Brief 1:
Answer these questions using the forum post on Apache rewrite patterns:
(a) According to the post, what is the only thing that can answer the first point?
(b) What does the ".*" pattern mean?
(c) When are RewriteConds processed?
Brief 2:
Print the stretch of the forum post on Apache rewrite patterns from "6:40 pm on Jul" through "RewriteCond(s) will match.".

Source document:
**********

6:40 pm on Jul 26, 2007 (gmt 0)

WebmasterWorld Senior Member 10+ Year Member



1)
Only performance testing under load can answer this.

2)
The "." pattern means at least one character, but since it's un-anchored it will match one or more characters.
The ".*" pattern means match zero or more characters.

Examining the context of the rules you're referring to --some with "." and some with ".*-- you will find that some have RewriteConds that will be false if there isn't at least one character in the URL-path, while others will match either way. Since RewriteConds are not processed unless the RewriteRule pattern matches (See "Rule Processing" in the Apache docs), we might as well use the RewriteRule pattern to avoid parsing the RewriteCond(s) if there is no chance that the RewriteCond(s) will match.

Regarding your exact implementation, Id say that

 RewriteCond %{QUERY_STRING} ^(([^&]+&)*)p1=([^&]+)((&[^&]+)*)&?$ [NC] 

would be more efficient and less ambiguous than
 RewriteCond %{QUERY_STRING} ^(([^&]+&)*)p1=([^&]+)&?(([^&]+&?)*)&?$ [NC] 

Jim

[edited by: jdMorgan at 6:40 pm (utc) on July 26, 2007]

**********

Saved entries:

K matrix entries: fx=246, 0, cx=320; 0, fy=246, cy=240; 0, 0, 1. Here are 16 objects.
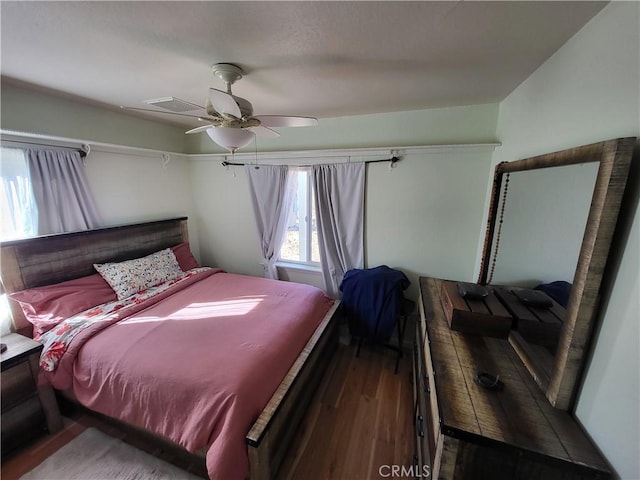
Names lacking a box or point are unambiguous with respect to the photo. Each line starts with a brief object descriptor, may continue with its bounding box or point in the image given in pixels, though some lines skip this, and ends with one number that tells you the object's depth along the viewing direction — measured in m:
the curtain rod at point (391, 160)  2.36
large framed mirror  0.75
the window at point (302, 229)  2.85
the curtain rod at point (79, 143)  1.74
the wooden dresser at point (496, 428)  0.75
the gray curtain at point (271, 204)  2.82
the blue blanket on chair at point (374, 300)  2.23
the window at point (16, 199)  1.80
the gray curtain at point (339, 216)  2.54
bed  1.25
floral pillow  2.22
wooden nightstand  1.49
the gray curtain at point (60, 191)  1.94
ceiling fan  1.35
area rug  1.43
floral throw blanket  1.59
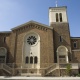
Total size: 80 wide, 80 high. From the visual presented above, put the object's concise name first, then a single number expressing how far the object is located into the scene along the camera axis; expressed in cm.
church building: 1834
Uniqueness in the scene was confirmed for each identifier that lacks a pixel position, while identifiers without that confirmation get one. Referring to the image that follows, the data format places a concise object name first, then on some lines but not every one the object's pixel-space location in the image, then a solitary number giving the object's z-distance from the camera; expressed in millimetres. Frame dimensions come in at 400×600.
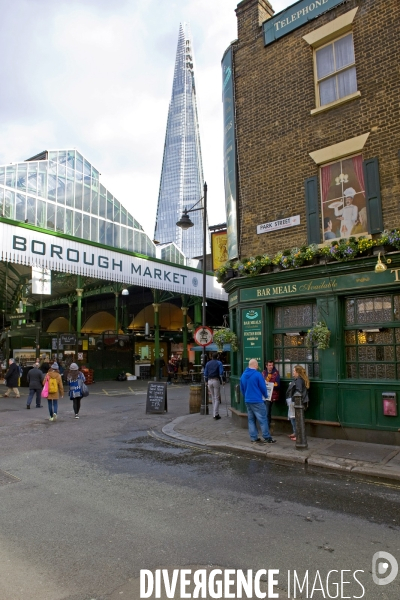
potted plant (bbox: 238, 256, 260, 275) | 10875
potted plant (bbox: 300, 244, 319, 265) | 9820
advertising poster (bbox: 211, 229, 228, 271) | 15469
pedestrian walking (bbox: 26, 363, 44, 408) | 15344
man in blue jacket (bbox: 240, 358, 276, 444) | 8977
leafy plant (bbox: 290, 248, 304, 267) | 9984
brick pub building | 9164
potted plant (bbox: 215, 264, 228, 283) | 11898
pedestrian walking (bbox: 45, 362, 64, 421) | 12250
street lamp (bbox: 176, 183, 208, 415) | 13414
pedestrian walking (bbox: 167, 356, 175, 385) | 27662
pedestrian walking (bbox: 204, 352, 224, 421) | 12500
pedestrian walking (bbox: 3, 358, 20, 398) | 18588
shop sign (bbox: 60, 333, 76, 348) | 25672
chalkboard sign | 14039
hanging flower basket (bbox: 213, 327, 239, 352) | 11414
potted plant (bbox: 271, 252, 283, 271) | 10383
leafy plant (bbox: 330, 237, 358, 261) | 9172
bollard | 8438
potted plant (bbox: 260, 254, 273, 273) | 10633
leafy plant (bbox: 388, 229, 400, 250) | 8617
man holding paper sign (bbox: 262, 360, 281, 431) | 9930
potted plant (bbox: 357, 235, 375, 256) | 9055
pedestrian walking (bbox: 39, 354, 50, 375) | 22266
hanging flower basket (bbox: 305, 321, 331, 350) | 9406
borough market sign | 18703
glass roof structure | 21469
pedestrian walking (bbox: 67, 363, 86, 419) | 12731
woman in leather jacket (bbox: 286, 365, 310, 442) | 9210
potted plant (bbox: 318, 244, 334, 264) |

**********

Task result 1:
(a) Only performance testing under load.
(b) Match zero or more characters.
(c) Only when the RewriteRule pattern matches.

Task result 2:
6:40 pm on Jul 26, 2007 (gmt 0)

WebmasterWorld Senior Member 10+ Year Member



1)
Only performance testing under load can answer this.

2)
The "." pattern means at least one character, but since it's un-anchored it will match one or more characters.
The ".*" pattern means match zero or more characters.

Examining the context of the rules you're referring to --some with "." and some with ".*-- you will find that some have RewriteConds that will be false if there isn't at least one character in the URL-path, while others will match either way. Since RewriteConds are not processed unless the RewriteRule pattern matches (See "Rule Processing" in the Apache docs), we might as well use the RewriteRule pattern to avoid parsing the RewriteCond(s) if there is no chance that the RewriteCond(s) will match.